Located off the North West shore lays one of Iceland’s iconic landmarks. Hvítserkur is a basalt stack that stands 15m tall. Its foundation has been partially hollowed from centuries of erosion, temperature changes, and storms. The remaining structure is formed in a way that gives it the appearance of a dragon bending down to drink the Atlantic water. The formation is a popular subject of tourists and photographers alike, and for great reason. It’s stunning to see.
Hvítserkur comes with its own folklore, as well. There’s a legend stating that the formation is actually a petrified troll from Strandir. Since trolls aren’t Christians, they had a massive disdain for churches and the bells that tolled along with them. One fine day, this troll in particular decided that the church bells at Þingeyraklaustur convent must be torn down. Off he set to achieve his task when he was caught in the midst of daylight. As troll folklore goes, trolls get turned into stone when exposed to the sun’s mighty rays. And thus, Hvítserkur was formed. Reportedly, the locals aren’t fond of this idea and do their best to forget that the massive stone may be a petrified troll.
However, ecologists might be apt to argue with the troll theory. They theorize that Hvítserkur is the plug that is the last remainder of what once was a volcano. A volcanic plug is the neck of a volcano that is created from hardened magma. It’s located in the middle of what would have been the vent of an active volcano. They are responsible for creating excess pressure because they trap volatile magma beneath, often prompting explosive eruptions. This is helpful to know when considering the imagery of the majestic dragon that the rocks have taken the shape of.

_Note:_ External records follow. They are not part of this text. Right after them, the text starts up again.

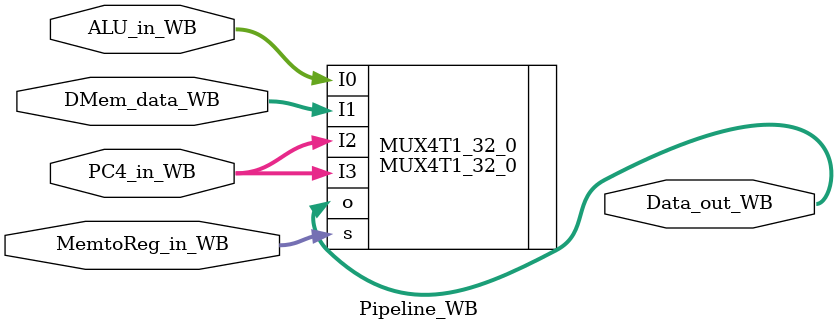
<source format=v>
`timescale 1ns / 1ps


module Pipeline_WB(
    input [1: 0] MemtoReg_in_WB,
    input [31: 0] ALU_in_WB,
    input [31: 0] DMem_data_WB,
    input [31: 0] PC4_in_WB,
    output [31: 0] Data_out_WB
    );

    MUX4T1_32_0 MUX4T1_32_0(
        .s(MemtoReg_in_WB),
        .I0(ALU_in_WB),
        .I1(DMem_data_WB),
        .I2(PC4_in_WB),
        .I3(PC4_in_WB),
        .o(Data_out_WB)
        );

endmodule

</source>
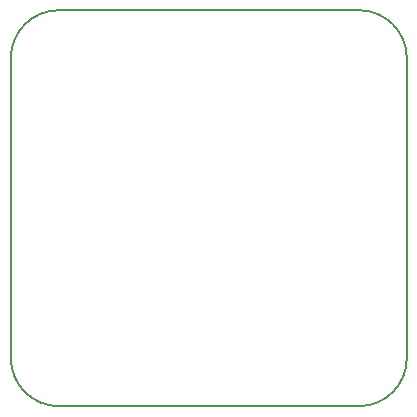
<source format=gbr>
%TF.GenerationSoftware,KiCad,Pcbnew,7.0.7*%
%TF.CreationDate,2023-11-07T19:32:12-06:00*%
%TF.ProjectId,TIAs,54494173-2e6b-4696-9361-645f70636258,rev?*%
%TF.SameCoordinates,Original*%
%TF.FileFunction,Profile,NP*%
%FSLAX46Y46*%
G04 Gerber Fmt 4.6, Leading zero omitted, Abs format (unit mm)*
G04 Created by KiCad (PCBNEW 7.0.7) date 2023-11-07 19:32:12*
%MOMM*%
%LPD*%
G01*
G04 APERTURE LIST*
%TA.AperFunction,Profile*%
%ADD10C,0.150000*%
%TD*%
G04 APERTURE END LIST*
D10*
X107569000Y-91948000D02*
X107569000Y-66548000D01*
X78105000Y-62484000D02*
G75*
G03*
X74041000Y-66548000I0J-4064000D01*
G01*
X107569000Y-66548000D02*
G75*
G03*
X103505000Y-62484000I-4064000J0D01*
G01*
X103505000Y-62484000D02*
X78105000Y-62484000D01*
X103505000Y-96012000D02*
X78105000Y-96012000D01*
X74041000Y-66548000D02*
X74041000Y-91948000D01*
X103505000Y-96012000D02*
G75*
G03*
X107569000Y-91948000I0J4064000D01*
G01*
X74041000Y-91948000D02*
G75*
G03*
X78105000Y-96012000I4064000J0D01*
G01*
M02*

</source>
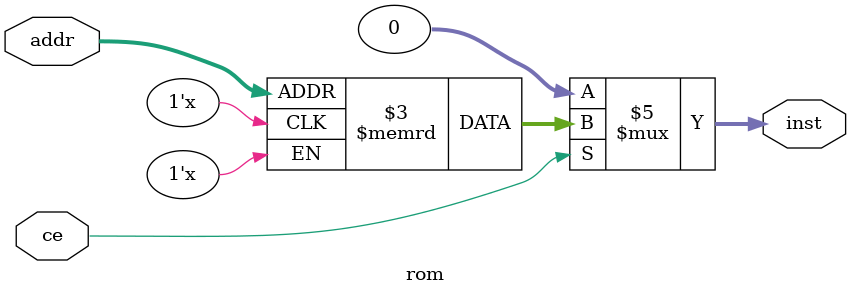
<source format=v>
`timescale 1ns / 1ps

module rom(
input wire ce,
input wire[5:0] addr,
output reg[31:0] inst
    );
    reg[31:0] rom[63:0];
    always @ (*) begin
    if (ce == 1'b0) begin
        inst <= 32'h0;
    end 
    else begin
        inst <= rom[addr];
    end
end
endmodule

</source>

Hvítserkur gets its name from its current inhabitants – flocks of gulls and fulmars that take up residence on the stone dragon. Hvítserkur literally translates to “long white shirt” from Icelandic. Due to the birds living on the rock, a high volume of guano is deposited and creates the image of a long white shirt. This isn’t considered a negative quality by the Icelandic people, though. The birds nesting here give the rock the appearance of being alive.

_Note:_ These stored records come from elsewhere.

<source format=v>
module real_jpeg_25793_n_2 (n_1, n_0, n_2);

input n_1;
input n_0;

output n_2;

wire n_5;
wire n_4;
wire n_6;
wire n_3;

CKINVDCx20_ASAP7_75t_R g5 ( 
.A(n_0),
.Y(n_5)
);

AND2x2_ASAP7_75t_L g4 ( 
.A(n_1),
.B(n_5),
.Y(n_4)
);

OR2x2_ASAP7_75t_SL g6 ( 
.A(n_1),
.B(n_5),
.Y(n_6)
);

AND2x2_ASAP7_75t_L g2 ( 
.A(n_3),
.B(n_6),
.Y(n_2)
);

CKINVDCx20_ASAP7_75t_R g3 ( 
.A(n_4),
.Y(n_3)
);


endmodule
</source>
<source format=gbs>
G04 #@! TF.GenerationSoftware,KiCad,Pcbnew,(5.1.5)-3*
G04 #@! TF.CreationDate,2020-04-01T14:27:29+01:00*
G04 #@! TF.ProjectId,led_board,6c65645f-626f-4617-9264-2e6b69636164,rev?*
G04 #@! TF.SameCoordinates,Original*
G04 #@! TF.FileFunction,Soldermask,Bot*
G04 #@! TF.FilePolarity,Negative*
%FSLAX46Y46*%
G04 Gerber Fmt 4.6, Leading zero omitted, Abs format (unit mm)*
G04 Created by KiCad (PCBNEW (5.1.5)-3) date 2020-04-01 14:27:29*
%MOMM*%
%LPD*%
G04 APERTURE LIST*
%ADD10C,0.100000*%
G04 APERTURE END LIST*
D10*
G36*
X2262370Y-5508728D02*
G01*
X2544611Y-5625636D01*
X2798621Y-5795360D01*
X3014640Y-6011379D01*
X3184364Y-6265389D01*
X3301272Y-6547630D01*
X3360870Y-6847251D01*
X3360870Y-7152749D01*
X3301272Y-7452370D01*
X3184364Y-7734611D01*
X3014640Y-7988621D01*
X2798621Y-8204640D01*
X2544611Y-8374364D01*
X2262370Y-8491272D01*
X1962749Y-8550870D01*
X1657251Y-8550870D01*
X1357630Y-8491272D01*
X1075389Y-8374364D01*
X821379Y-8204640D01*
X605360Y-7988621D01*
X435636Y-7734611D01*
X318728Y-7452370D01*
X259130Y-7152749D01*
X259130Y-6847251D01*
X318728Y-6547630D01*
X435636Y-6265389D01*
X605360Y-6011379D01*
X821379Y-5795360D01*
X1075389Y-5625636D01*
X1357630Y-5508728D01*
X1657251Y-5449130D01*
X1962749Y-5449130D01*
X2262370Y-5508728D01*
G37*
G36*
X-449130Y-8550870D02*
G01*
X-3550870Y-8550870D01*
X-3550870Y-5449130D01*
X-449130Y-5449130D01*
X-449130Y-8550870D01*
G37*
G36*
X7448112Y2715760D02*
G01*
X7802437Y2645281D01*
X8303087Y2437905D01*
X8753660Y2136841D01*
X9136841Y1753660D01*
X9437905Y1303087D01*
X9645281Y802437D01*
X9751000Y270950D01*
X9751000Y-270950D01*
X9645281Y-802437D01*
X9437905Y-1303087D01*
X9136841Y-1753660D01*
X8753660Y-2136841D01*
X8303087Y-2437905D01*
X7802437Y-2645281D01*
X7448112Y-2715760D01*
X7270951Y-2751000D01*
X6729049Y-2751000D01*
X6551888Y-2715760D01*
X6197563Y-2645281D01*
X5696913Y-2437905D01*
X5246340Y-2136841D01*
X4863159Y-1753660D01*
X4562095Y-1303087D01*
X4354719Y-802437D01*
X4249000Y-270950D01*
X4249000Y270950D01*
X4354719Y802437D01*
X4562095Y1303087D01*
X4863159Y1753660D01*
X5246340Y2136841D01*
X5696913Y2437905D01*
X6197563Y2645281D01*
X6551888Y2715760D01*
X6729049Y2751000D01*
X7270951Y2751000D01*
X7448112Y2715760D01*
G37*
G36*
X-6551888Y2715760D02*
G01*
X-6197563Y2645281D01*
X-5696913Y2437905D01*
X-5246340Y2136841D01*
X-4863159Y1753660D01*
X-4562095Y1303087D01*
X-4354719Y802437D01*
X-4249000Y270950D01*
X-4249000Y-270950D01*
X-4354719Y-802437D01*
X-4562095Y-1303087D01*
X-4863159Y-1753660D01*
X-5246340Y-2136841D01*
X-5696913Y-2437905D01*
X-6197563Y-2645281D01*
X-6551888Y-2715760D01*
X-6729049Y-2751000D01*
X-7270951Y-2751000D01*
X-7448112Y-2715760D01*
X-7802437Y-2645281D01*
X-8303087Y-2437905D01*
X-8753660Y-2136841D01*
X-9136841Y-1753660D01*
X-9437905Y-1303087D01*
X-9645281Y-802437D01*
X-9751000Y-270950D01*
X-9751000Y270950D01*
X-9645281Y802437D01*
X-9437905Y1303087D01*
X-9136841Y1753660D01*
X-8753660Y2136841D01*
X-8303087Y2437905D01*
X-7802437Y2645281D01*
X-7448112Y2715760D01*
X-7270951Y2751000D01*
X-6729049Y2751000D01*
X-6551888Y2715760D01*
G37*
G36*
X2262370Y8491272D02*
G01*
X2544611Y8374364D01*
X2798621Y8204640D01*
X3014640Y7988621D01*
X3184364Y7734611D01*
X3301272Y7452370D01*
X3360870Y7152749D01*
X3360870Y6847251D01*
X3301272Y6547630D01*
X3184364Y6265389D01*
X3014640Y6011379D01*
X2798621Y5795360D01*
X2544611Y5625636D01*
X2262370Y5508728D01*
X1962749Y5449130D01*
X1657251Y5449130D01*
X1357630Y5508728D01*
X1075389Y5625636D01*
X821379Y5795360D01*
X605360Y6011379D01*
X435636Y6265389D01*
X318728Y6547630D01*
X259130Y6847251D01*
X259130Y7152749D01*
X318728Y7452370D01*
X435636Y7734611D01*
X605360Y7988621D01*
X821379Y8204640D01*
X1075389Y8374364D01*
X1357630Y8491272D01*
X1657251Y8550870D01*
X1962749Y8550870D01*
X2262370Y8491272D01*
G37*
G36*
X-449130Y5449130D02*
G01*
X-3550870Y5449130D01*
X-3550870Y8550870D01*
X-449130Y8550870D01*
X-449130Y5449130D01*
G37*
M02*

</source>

Because of its oddity, it makes a popular tourist attraction that has only recently attracted a lot of international and domestic attention. It has also been commemorated by the Iceland government, who put the Atlantic’s stone monster on a stamp in 1990. In order to prevent further erosion of the volcanic plug, the Icelandic government fortified Hvítserkur by encasing its feet in concrete. When the tide is out, you can clearly see its concrete shoes, keeping it still and allowing it a rest from its constant battle to stand against the Atlantic ocean. Now, the troll is damned to stand forever. It’ll never be able to fall and release the sun’s evil spell, allowing the troll to once more wreak havoc about the local villages.
Visiting the Hvítserkur is quite easy. It’s located on the Vatnsnes peninsula, about 200km from Reykjavík. There’s a parking area that has a path that goes straight down to the shore. However, in the summer time the path isn’t as accessible due to the Arctic tern nesting there, which are birds that are known to be quite aggressive towards anything that moves. If you’d like to walk there in the summer time, it’s recommended that you take a different trail from the parking lot that leads to another trail that will land you right on the beach. Or, if you prefer, you can stay and view the magnificence from above. Either way, you surely won’t be disappointed.